Start of Block

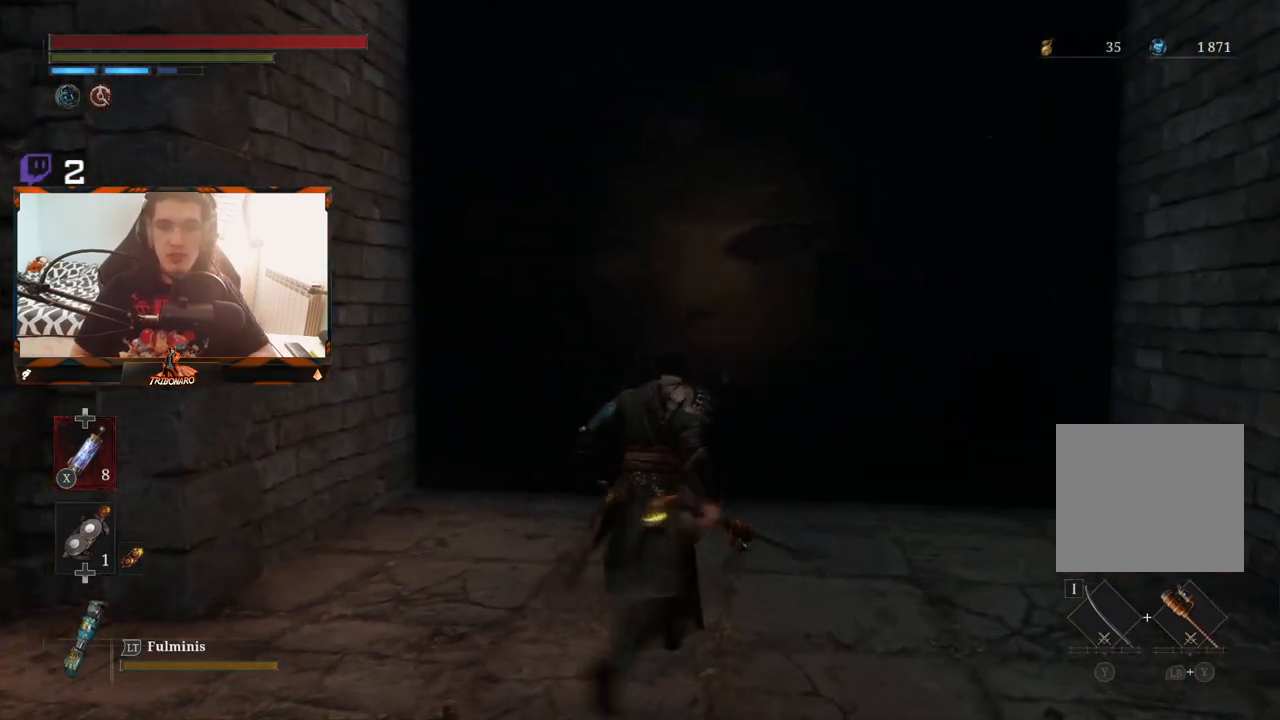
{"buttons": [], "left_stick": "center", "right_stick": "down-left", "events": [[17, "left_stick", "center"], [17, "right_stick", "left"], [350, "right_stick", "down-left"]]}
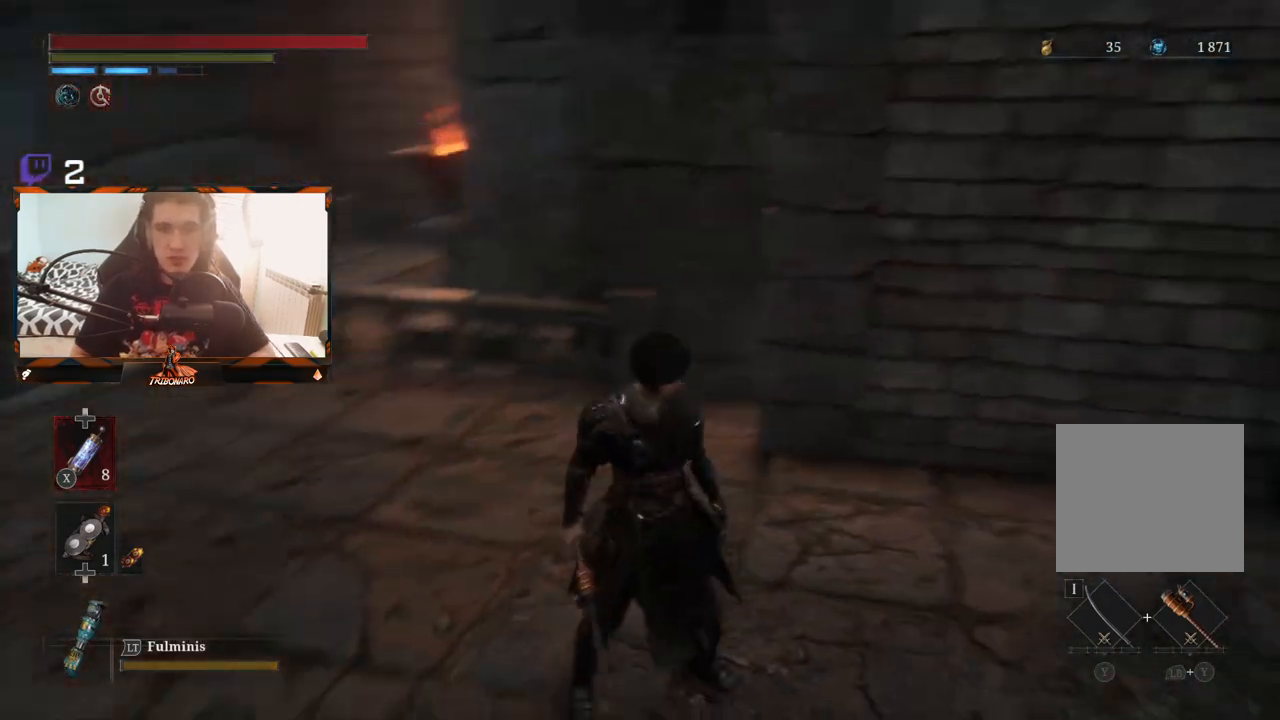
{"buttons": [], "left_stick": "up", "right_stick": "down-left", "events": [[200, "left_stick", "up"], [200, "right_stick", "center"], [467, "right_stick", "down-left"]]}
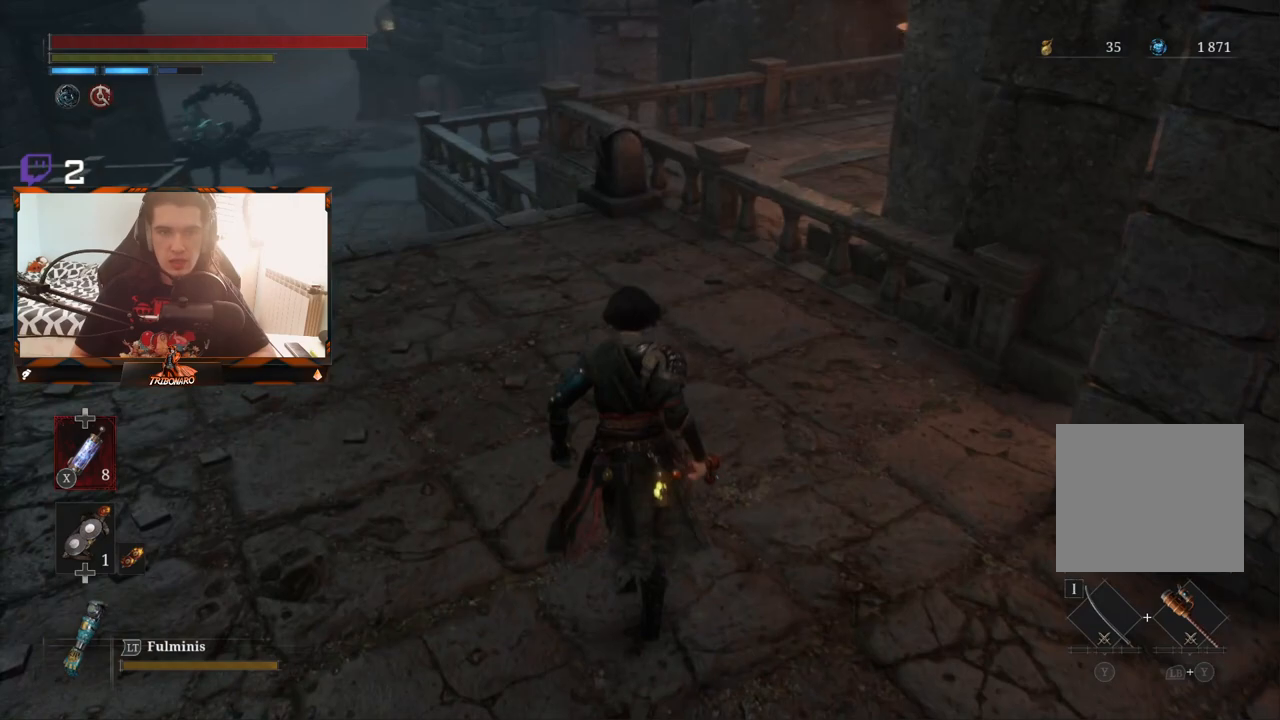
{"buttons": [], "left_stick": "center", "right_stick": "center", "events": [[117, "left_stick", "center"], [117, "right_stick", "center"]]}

End of Block

Retype all of the material above precisely as it reads. Pictures are not part of the copy.

{"buttons": [], "left_stick": "center", "right_stick": "down-left", "events": [[17, "left_stick", "center"], [17, "right_stick", "left"], [350, "right_stick", "down-left"]]}
{"buttons": [], "left_stick": "up", "right_stick": "down-left", "events": [[200, "left_stick", "up"], [200, "right_stick", "center"], [467, "right_stick", "down-left"]]}
{"buttons": [], "left_stick": "center", "right_stick": "center", "events": [[117, "left_stick", "center"], [117, "right_stick", "center"]]}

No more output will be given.